MATERIAL PROVIDED>
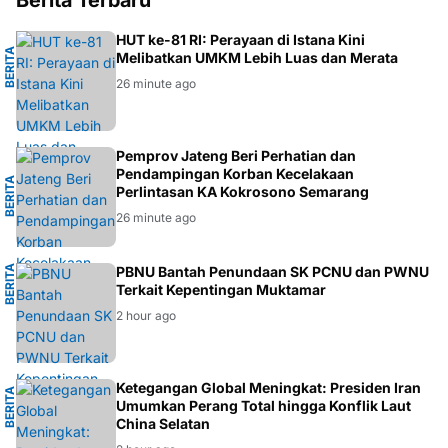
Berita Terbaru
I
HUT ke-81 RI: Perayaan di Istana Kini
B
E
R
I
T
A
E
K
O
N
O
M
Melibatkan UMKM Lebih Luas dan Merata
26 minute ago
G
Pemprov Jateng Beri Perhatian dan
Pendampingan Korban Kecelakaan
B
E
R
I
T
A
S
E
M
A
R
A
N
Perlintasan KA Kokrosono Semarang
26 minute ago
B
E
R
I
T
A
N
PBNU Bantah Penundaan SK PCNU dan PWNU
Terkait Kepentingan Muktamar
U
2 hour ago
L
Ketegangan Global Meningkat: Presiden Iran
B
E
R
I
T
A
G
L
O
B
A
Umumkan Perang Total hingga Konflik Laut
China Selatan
==
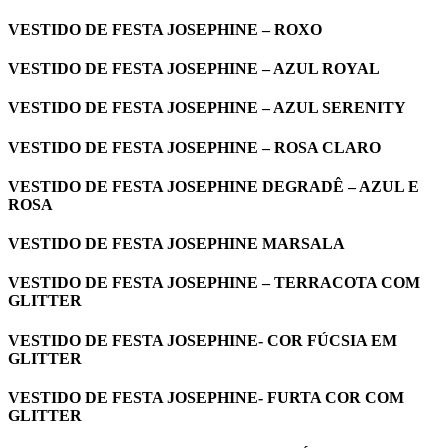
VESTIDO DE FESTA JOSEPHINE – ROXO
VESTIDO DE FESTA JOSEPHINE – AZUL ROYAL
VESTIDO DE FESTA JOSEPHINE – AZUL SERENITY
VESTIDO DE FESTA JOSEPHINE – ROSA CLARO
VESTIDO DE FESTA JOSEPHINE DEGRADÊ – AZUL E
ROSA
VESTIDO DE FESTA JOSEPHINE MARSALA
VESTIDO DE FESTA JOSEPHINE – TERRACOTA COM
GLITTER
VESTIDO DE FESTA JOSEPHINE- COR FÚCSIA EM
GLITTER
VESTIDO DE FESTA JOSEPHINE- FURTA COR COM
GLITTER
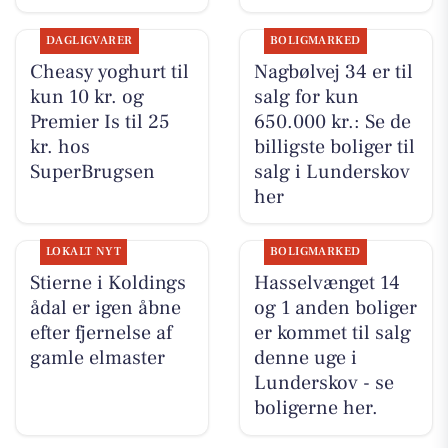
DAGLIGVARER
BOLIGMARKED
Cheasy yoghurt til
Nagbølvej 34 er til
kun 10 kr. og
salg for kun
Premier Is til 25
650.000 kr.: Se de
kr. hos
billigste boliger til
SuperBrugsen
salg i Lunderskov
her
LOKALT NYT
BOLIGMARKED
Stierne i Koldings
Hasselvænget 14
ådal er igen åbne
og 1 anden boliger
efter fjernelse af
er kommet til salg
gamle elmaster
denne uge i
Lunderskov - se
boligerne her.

EXERCISE>
Of the lines above, output exactly those from the line bearing "Berita Terbaru" through the line bearing "China Selatan", inclusive.

EXERCISE RESULT>
Berita Terbaru
I
HUT ke-81 RI: Perayaan di Istana Kini
B
E
R
I
T
A
E
K
O
N
O
M
Melibatkan UMKM Lebih Luas dan Merata
26 minute ago
G
Pemprov Jateng Beri Perhatian dan
Pendampingan Korban Kecelakaan
B
E
R
I
T
A
S
E
M
A
R
A
N
Perlintasan KA Kokrosono Semarang
26 minute ago
B
E
R
I
T
A
N
PBNU Bantah Penundaan SK PCNU dan PWNU
Terkait Kepentingan Muktamar
U
2 hour ago
L
Ketegangan Global Meningkat: Presiden Iran
B
E
R
I
T
A
G
L
O
B
A
Umumkan Perang Total hingga Konflik Laut
China Selatan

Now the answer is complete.